# Task to carry out
Check each line of the entries. Copy the ones that contain the string "worn".

.....

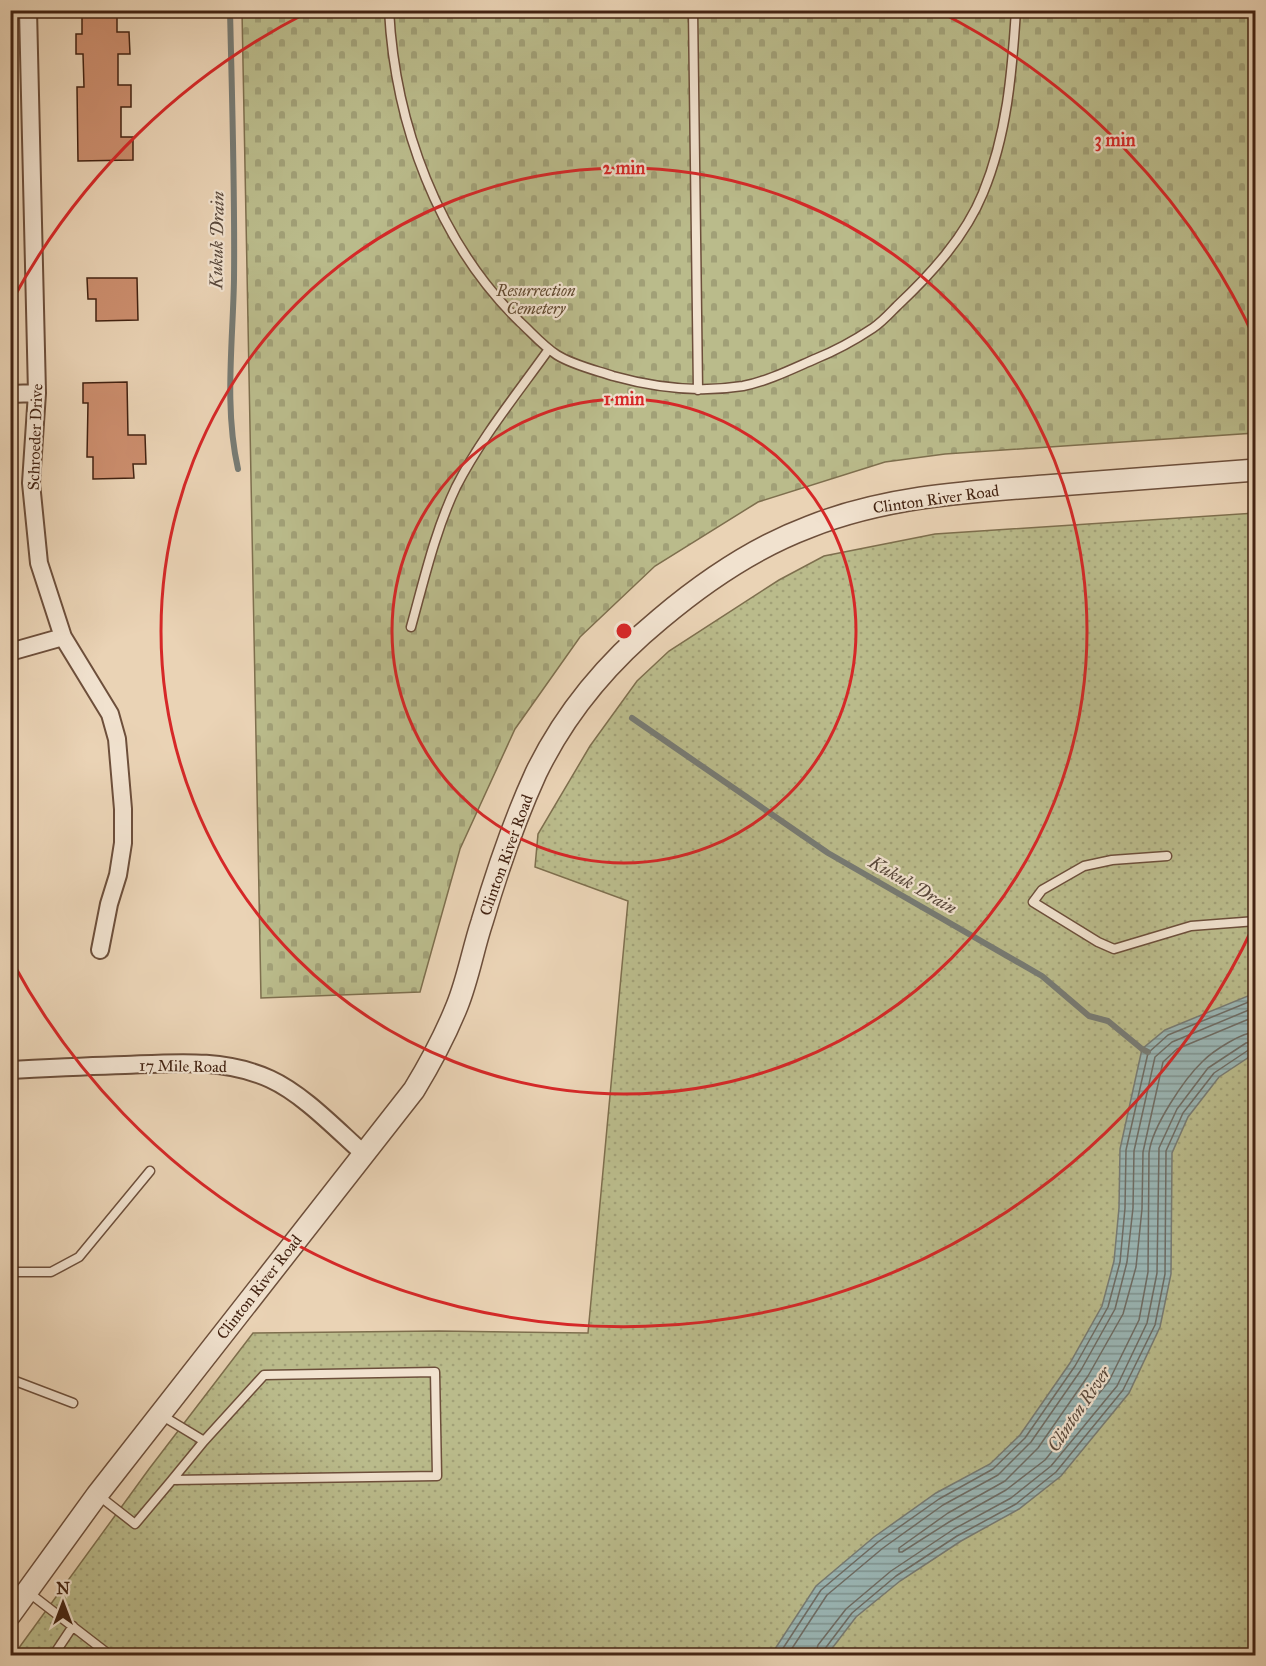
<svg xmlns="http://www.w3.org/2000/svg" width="1266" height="1666" font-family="'IM FELL Great Primer',serif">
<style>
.grass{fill:url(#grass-dots);stroke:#7e6f4e;stroke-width:1.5}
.cemetery{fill:url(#cemetery-stones);stroke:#7e6f4e;stroke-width:1.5}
.water{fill:url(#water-rules);stroke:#777b74;stroke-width:1.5}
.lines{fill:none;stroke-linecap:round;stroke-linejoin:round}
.shore{stroke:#6e6c64;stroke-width:1.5}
.stream{stroke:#777b74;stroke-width:6}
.building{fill:#cc8e6e;stroke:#432312;stroke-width:1.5}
.service-casing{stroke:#6d4f3b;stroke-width:11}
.minor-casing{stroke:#6d4f3b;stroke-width:20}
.tertiary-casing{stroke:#6d4f3b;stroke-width:24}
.service{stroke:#f1e2cf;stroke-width:8}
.minor{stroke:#f1e2cf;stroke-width:16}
.tertiary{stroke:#f1e2cf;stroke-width:21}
.ring{fill:none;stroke:#d62828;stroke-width:3}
.labels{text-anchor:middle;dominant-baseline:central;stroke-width:4.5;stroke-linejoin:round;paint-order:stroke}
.park-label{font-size:16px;font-style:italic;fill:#614930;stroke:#f1e2cf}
.street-label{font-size:16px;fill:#432312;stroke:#f1e2cf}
.water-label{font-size:18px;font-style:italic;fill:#59483b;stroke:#f1e2cf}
.centre{fill:#d62828;stroke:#f1e2cf;stroke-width:3}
.ring-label{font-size:18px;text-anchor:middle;font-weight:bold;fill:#d62828;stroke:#f1e2cf;stroke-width:4.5;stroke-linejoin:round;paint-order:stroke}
</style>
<defs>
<pattern id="grass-dots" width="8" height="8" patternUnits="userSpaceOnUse" patternTransform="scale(1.5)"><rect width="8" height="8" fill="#babb8b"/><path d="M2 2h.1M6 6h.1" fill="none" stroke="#a1a077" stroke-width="1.8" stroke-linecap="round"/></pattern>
<pattern id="cemetery-stones" width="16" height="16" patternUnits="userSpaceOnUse" patternTransform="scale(1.5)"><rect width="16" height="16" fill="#babb8b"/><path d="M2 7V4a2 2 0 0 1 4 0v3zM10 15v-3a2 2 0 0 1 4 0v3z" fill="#a1a077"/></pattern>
<pattern id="water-rules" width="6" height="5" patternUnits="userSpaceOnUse" patternTransform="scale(1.5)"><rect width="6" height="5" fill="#9ab6b5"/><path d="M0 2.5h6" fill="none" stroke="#7f9492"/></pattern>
</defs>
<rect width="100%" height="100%" fill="#ead3b5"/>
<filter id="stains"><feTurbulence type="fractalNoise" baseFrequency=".00333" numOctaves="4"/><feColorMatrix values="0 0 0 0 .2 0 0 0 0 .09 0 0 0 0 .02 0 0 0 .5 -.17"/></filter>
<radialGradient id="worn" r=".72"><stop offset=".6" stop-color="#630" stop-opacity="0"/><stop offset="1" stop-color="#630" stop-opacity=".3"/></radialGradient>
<!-- grass -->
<path class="grass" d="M1255 513V1655L13 1656 149 1469 253 1333 439 1331 588 1333 628 901 535 867 538 834 590 746 637 681 669 651 779 580 824 556 935 534Z"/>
<!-- cemetery -->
<path class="cemetery" d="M242 11H1255V433L945 454 885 462 758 502 655 566 580 637 515 729 460 849 420 992 261 998Z"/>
<!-- water -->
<path class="water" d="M1255 993V1053L1219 1077 1188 1117 1172 1153 1171 1274 1160 1327 1129 1393 1061 1476 1019 1509 961 1541 900 1581 856 1617 827 1655H771L816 1586 874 1537 936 1493 990 1464 1020 1435 1070 1363 1102 1306 1114 1261 1119 1208 1120 1149 1142 1049 1165 1030Z"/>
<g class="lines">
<!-- shore -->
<path class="shore" d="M1256 1016 1177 1049 1163 1062 1143 1152 1142 1209 1136 1267 1123 1314 1088 1376 1038 1448 1005 1481 948 1513 899 1548V1552H902L949 1522 1006 1490 1045 1460 1109 1381 1139 1320 1148 1272 1149 1153C1152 1127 1184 1079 1203 1061 1213 1051 1242 1032 1256 1032
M778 1656 821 1590 878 1542 939 1499 993 1469 1025 1438 1075 1366 1108 1307 1120 1262 1125 1208 1126 1150 1148 1053 1168 1035 1256 999
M787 1656 827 1595 883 1548 943 1505 998 1475 1031 1442 1081 1370 1115 1309 1127 1262 1133 1208 1134 1151 1155 1057 1172 1042 1256 1007
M815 1656 818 1645 846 1609 891 1571 954 1529 1011 1498 1051 1466 1117 1386 1147 1323 1157 1273 1159 1148 1177 1109 1208 1068 1246 1043 1256 1041
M823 1656 824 1650 852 1613 896 1576 957 1536 1016 1504 1056 1472 1123 1390 1155 1325 1165 1274 1166 1151 1183 1113 1214 1073 1250 1049 1256 1048"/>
<!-- stream -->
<path class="stream" d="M230 10C232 100 235 189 234 279 233 342 224 407 238 469
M632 718 828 853 1042 976 1089 1016 1108 1021 1142 1049 1148 1052"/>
</g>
<!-- building -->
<path class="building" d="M117 11V32H129L130 54H118V85H131V107H121V137H133V160L78 161 77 87H84L83 54H76V34H82V12Z
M87 278H137L138 320 96 321V299H88Z
M127 382 128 435H145L146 464H133L134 478 93 479V457H87L88 403H83V383Z"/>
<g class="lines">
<defs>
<path id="service" d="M389 10C395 124 438 242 520 322 532 333 543 346 557 355 573 365 595 370 613 376 656 388 699 393 743 386 768 381 792 369 815 359 835 351 855 340 873 328 882 322 890 313 897 306 931 274 965 237 983 193 1007 135 1012 73 1016 10
M693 10 698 390
M411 627C424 580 435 531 456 487 481 438 517 394 549 349
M1167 856 1112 860 1084 866 1042 890 1033 902 1098 942 1114 949 1191 926 1256 921
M10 1272H51L79 1257 150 1171
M10 1379 73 1403
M161 1415 204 1441 264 1375 435 1372 437 1476 172 1480 204 1441
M98 1495 135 1524 172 1480
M28 1592 111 1656
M53 1656 73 1626"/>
<path id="minor" d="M28 10 37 393 31 483 39 563 63 637 110 714 117 739 123 809V843L118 875 109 904 100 950
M10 394 37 393
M10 652 63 637
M10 1070C49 1068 87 1066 125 1065 174 1063 224 1058 270 1079 303 1094 336 1129 363 1153"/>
<path id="tertiary" d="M10 1615 97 1495 414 1090C431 1062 445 1036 457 1006 468 979 473 949 482 922 497 871 514 821 536 773 565 713 609 661 660 619 705 581 753 548 809 527 884 497 965 492 1045 486 1115 481 1185 476 1256 470"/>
</defs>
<!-- service casing -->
<use href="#service" class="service-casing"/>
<!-- minor casing -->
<use href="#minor" class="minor-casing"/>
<!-- tertiary casing -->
<use href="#tertiary" class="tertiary-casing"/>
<!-- service -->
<use href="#service" class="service"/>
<!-- minor -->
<use href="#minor" class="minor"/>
<!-- tertiary -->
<use href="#tertiary" class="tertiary"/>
</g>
<!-- distance rings -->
<g class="ring">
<circle cx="624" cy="631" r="232"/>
<circle cx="624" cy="631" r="463"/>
<path d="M1254 925A695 695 0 0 1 13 963M13 299A695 695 0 0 1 308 12M940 12A695 695 0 0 1 1254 337"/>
</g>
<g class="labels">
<!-- park labels -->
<g class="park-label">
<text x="536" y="290">Resurrection<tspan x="536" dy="18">Cemetery</tspan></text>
</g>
<!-- street labels -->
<g class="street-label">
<text transform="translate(35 437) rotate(-88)">Schroeder Drive</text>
<text transform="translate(936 499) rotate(-8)">Clinton River Road</text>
<text transform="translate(506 855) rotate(-70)">Clinton River Road</text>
<text transform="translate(183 1066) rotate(1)">17 Mile Road</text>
<text transform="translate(259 1287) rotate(-52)">Clinton River Road</text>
</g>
<!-- water labels -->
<g class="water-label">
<text transform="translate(217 240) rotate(-89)">Kukuk Drain</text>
<text transform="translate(913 885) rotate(30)">Kukuk Drain</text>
<text transform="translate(1079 1409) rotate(-56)">Clinton River</text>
</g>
</g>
<circle cx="624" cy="631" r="9" class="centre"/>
<g class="ring-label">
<text x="1115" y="146">3 min</text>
<text x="624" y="174">2 min</text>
<text x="624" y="405">1 min</text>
</g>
<!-- margin -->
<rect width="1266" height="1666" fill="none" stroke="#ead3b5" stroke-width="36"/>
<rect x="12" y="12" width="1242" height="1642" fill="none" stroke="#432312" stroke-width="3"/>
<rect x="18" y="18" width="1230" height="1630" fill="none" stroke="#432312" stroke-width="1.5"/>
<!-- north arrow -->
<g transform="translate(63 1603)" stroke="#f1e2cf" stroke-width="4.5" paint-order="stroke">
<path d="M0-4.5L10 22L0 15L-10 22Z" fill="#432312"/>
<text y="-9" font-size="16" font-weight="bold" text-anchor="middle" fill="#432312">N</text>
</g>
<rect width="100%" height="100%" filter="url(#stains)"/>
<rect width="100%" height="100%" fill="url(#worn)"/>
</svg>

.....

# Reply
<radialGradient id="worn" r=".72"><stop offset=".6" stop-color="#630" stop-opacity="0"/><stop offset="1" stop-color="#630" stop-opacity=".3"/></radialGradient>
<rect width="100%" height="100%" fill="url(#worn)"/>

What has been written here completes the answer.